## INSTRUCTIONS FOR THE TASK
Update the stretch from "Through her work" through "of helping others." in the article about Hannah House, writing "group of women" in place of "community of women".

It was April 2020. The impact from the COVID-19 pandemic was tightening its grip on communities around the world. And like millions of others, @Mary Thompson found herself out of a job, filing for unemployment. After a few years working in the tech industry, she was suddenly laid off by her employer. Despite being knocked down, she kept a positive outlook.
“I think everything happens for a reason,” she said, “so I was just trying to figure out what’s my purpose? What am I supposed to be doing? Why did everything just get taken out from underneath me?”
After three months on unemployment, Thompson started to worry. She had worked so hard to break into the technology industry once before, and she started wondering if she’d be able to break through again. Then one day, she followed the voice in her head, which lead her to Hannah House—a women’s shelter in Columbia, South Carolina.
“I was driving to the store, and I just knew that I had to go to Hannah House. So, instead of turning left off the freeway, I turned right,” Thompson said.
She didn’t go to the shelter looking for a place to stay. She went because she felt called there. She knew there was work to be done.
Hannah House specializes in long-term housing for women who have fallen through the cracks. Its program is designed to break them out of the cycle that brought them to the shelter. One of Thompson’s friends had found herself in a dark place and could have used an organization like Hannah House. So, Thompson was there to give back and to help the residents learn some computer skills that would lift them out of their current situation.
“I didn’t have a job. So, it allowed me to pour myself into something and have a purpose,” she said.
Thompson lobbied the local Rotary Club for computers and worked with an internet provider to bring reliable WiFI to Hannah House. She set up a tech center for the women to learn computer skills. Thompson’s son donated his PlayStation so the children at Hannah House could play video games. The impact has been remarkable.
”With computers and WiFi, we have residents who are earning online certifications for new skills that are helping them re-enter the workforce,” said Kiwan Fitch, who manages Hannah House. “The internet connection also means the children of our residents can attend virtual school. This has been a blessing.”
Thompson’s story is the definition of empowerment—giving someone the ability and the confidence to learn, grow and do something for themselves. Empower is the fourth action in the BeCOME framework I developed for my recent TEDx Talk: BeCOME an Ally – How to achieve gender equity. The most impactful thing you can do for another human being is to empower them and help create an inclusive environment where people can be seen and heard for who they are as individuals.
Through her work with Hannah House, Thompson has empowered a community of women who were struggling to find their purpose. They couldn’t see the possibilities that were out there. Thompson has opened their eyes and opened doors to a brighter future. And in creating access for others, Thompson has found her own purpose—thanks to an IT company with a mission of helping others.
During her work with the shelter, Thompson connected with a company called @Bam Boom Cloud—a woman-led IT organization specializing in Microsoft Global Dynamics 365 Business Central. When they learned about Thomson’s work, they provided resources for a technology bootcamp so the women at Hannah House had an opportunity to learn more digital skills. And they paid for a year of Wi-Fi access for the shelter. And the icing on the cake came when they offered Thompson a job.

## EXTRACTED DATA
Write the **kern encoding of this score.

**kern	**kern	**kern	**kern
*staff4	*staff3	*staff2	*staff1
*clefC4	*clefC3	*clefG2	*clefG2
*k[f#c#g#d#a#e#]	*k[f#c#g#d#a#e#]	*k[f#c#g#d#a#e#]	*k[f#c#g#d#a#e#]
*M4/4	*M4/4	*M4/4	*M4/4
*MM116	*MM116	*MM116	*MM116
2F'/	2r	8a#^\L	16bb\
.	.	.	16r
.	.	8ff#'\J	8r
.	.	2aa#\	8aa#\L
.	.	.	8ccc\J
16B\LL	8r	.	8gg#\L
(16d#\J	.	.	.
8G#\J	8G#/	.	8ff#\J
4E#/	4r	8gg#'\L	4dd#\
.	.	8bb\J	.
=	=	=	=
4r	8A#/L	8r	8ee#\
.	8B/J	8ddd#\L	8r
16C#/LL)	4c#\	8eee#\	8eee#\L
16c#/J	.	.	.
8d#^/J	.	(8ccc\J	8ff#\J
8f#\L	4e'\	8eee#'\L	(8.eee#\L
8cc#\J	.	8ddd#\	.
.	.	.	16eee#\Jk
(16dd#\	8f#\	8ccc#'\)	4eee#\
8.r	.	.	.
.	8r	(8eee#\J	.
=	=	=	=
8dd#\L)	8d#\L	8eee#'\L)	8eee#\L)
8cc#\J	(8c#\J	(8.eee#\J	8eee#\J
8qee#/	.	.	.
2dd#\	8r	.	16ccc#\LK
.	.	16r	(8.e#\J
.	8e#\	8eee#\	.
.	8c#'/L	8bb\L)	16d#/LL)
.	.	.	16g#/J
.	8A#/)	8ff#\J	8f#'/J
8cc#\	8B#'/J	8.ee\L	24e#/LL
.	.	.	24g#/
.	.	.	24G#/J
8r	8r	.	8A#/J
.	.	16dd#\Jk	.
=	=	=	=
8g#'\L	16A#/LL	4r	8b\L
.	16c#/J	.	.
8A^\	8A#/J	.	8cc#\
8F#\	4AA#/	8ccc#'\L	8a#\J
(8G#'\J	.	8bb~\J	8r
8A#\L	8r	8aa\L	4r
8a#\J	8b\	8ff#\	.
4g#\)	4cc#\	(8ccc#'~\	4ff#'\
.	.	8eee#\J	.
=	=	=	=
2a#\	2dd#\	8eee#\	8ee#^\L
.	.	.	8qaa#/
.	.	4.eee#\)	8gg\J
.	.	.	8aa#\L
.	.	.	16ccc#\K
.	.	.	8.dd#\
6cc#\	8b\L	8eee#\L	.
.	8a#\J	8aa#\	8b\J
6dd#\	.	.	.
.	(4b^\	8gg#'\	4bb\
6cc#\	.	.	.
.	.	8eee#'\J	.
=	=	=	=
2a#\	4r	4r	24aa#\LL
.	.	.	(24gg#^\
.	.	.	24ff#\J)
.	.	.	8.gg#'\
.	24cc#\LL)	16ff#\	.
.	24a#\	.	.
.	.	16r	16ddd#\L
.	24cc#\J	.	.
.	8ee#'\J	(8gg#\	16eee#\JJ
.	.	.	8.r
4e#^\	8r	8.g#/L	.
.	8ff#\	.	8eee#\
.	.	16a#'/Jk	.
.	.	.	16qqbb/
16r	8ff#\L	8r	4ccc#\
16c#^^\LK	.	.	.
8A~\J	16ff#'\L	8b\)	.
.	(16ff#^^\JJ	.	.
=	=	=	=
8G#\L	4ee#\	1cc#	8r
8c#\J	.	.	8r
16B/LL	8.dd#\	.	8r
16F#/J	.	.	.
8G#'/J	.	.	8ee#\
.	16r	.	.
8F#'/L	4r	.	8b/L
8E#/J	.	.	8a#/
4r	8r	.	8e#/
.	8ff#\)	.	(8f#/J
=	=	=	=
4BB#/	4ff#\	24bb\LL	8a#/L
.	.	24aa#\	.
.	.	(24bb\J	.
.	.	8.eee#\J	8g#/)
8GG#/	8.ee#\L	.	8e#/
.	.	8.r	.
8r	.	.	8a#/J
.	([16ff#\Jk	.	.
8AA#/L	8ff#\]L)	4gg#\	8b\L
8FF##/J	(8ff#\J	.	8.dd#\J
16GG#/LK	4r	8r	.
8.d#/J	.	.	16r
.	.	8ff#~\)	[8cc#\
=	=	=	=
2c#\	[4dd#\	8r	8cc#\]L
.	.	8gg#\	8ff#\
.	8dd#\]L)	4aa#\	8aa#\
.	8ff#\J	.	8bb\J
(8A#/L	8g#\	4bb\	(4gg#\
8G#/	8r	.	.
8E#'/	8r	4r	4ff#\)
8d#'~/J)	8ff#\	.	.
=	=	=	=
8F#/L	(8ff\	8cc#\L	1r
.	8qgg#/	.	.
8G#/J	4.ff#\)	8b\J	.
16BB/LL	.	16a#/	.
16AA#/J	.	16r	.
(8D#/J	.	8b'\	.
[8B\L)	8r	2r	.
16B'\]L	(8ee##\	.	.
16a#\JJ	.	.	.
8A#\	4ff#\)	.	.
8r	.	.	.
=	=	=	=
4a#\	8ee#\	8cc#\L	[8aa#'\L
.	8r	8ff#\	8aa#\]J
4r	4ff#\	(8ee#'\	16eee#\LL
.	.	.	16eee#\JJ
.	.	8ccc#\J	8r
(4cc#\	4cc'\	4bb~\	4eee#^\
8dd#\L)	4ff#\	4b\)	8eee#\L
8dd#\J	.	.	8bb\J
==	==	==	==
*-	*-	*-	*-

## RESPONSE TO THE EXERCISE
Through her work with Hannah House, Thompson has empowered a group of women who were struggling to find their purpose. They couldn’t see the possibilities that were out there. Thompson has opened their eyes and opened doors to a brighter future. And in creating access for others, Thompson has found her own purpose—thanks to an IT company with a mission of helping others.